Predicting conflict

As I’ve written and said before, even though I spend more time (right now) with religious and ethnic identity as predictors of conflict, resource scarcity is a bigger concern for me. Yesterday,
the Stockholm International Peace Research Institute (SIPRI) said as much by emphasizing in particular how a future scarcity of oil and gas could lead to conflicts in Africa.

“Although most states would regard actual armed conflict as an extreme measure, intra-state conflicts with an energy resource dimension are likely to occur, particularly in Africa,” the institute warned in its yearbook published on Monday. “The strategic importance of geographical areas with rich oil and gas reserves will certainly rise: not only the Middle East but also Africa, Central Asia, South America and Southeast Asia will be areas of potential conflict in the coming decades.”
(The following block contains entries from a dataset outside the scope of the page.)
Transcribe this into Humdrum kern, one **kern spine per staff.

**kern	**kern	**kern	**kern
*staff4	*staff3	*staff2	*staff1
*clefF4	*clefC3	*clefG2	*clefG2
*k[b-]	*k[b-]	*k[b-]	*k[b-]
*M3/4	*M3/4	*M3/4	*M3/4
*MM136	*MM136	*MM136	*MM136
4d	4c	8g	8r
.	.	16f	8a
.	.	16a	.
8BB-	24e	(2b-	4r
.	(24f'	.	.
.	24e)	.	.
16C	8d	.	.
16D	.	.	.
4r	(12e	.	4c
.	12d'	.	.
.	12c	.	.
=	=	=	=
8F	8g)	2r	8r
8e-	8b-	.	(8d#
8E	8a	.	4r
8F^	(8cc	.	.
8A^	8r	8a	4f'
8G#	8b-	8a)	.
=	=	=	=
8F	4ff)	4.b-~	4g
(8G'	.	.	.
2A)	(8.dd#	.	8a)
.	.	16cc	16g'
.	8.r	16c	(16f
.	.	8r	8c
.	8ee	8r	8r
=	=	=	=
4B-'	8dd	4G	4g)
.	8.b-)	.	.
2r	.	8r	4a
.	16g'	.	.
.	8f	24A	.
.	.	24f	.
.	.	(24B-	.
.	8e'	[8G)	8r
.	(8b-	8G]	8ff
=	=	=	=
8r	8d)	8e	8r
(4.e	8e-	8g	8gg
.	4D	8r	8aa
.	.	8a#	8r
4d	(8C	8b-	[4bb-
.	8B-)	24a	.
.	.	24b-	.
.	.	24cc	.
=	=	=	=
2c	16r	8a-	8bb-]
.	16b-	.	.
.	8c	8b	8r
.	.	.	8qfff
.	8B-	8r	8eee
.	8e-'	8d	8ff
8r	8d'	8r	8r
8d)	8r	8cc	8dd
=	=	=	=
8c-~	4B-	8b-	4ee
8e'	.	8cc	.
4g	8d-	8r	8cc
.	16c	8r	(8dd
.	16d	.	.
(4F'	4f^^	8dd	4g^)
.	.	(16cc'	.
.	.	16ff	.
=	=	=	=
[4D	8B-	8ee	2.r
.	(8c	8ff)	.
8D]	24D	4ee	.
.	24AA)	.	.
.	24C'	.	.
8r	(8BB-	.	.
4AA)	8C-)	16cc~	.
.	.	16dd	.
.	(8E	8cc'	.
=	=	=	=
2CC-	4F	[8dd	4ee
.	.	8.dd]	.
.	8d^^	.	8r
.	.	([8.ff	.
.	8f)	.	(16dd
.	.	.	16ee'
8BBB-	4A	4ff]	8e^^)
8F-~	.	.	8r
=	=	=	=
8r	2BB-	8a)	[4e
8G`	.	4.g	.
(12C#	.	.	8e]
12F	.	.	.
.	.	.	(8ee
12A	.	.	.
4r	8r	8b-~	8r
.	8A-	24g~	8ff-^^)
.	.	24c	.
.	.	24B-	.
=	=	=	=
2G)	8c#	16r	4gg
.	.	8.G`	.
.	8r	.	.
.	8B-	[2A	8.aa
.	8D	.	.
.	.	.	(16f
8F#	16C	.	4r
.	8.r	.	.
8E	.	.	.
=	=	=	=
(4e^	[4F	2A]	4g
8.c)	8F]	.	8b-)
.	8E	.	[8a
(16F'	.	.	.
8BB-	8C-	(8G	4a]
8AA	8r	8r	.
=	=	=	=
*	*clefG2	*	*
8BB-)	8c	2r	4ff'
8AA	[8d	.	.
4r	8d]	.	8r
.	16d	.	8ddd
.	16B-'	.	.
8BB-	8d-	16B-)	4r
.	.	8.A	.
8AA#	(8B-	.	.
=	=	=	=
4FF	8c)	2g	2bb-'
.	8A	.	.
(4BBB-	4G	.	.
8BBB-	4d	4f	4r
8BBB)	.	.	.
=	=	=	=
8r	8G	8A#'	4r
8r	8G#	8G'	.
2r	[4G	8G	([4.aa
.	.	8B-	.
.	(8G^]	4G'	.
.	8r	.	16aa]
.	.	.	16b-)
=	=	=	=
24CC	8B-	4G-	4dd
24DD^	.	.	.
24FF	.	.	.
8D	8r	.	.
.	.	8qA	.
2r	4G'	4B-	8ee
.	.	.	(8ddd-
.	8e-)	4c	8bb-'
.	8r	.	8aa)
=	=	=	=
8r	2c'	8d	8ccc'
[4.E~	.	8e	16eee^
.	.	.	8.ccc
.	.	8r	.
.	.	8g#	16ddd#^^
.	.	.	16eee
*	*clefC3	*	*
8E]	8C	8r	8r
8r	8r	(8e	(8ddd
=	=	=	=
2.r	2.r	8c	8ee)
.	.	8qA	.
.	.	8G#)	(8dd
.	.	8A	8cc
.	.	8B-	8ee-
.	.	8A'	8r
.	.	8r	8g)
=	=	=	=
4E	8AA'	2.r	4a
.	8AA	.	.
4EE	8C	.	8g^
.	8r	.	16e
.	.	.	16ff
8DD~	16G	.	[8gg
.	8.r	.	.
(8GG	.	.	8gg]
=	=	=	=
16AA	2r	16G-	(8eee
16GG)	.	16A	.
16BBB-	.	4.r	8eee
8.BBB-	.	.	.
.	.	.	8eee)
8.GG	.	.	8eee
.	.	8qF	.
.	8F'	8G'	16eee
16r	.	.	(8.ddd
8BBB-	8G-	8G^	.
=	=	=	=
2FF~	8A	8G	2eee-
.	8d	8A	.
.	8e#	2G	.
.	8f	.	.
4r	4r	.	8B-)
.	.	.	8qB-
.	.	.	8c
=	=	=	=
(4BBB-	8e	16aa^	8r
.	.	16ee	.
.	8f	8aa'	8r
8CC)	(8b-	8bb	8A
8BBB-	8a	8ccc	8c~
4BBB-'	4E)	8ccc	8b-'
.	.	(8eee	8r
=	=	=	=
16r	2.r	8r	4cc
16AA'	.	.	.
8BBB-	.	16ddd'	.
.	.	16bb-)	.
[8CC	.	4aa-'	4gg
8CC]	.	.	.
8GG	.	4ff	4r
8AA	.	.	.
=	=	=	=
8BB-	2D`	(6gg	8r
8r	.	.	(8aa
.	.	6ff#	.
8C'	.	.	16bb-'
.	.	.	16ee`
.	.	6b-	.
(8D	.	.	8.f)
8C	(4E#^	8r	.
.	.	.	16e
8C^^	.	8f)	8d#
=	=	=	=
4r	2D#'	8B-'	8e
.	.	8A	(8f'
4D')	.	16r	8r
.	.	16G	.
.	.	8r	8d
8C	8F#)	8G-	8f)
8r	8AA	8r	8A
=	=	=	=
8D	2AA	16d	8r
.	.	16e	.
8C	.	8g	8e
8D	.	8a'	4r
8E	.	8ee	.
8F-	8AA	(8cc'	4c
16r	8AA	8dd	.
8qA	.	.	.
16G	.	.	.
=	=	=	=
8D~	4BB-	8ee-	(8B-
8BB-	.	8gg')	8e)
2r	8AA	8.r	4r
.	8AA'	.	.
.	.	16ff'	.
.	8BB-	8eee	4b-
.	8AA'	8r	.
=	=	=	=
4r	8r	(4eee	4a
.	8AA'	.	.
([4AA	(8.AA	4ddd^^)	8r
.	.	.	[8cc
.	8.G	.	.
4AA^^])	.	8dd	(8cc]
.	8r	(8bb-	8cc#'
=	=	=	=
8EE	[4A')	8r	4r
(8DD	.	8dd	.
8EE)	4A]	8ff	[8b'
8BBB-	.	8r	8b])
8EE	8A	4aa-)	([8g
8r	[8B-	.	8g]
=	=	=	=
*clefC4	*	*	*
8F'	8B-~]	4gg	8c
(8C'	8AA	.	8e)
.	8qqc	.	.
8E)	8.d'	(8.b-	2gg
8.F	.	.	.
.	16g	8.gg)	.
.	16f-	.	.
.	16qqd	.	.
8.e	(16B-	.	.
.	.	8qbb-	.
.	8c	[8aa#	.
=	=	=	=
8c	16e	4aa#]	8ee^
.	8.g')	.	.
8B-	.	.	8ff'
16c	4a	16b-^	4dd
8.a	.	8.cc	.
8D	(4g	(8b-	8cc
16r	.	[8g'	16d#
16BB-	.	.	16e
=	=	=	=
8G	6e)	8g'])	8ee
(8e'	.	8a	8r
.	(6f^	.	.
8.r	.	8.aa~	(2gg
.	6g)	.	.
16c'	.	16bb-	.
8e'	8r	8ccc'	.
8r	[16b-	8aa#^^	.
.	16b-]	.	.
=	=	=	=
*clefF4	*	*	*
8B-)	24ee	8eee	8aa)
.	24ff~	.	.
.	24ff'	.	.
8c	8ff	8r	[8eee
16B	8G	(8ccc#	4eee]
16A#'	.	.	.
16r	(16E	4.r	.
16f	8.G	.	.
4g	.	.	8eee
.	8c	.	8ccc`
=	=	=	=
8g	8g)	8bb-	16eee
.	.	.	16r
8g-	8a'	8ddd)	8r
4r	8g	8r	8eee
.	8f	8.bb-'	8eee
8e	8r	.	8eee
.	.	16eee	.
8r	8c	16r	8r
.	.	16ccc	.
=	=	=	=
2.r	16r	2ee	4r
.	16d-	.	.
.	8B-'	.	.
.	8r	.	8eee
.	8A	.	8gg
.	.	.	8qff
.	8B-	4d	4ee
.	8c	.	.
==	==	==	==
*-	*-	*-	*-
Energy security concerns were based on the rising global demand for energy, a tight oil market, high oil prices, rising import dependencies and the prospect of a future shortage of oil and gas. In the Middle East, “perhaps the most disturbing factor that may shape the future security dynamics of the region is the continuing expansion of Iran’s influence.” Iran could “at any moment” try to block the Strait of Hormuz, the world’s most important oil chokepoint where 17 million barrels of oil pass through each day, or about 20 percent of the global supply.

How can “we” (defined as whoever reads this) help forestall or even prevent wars based on resources scarcity?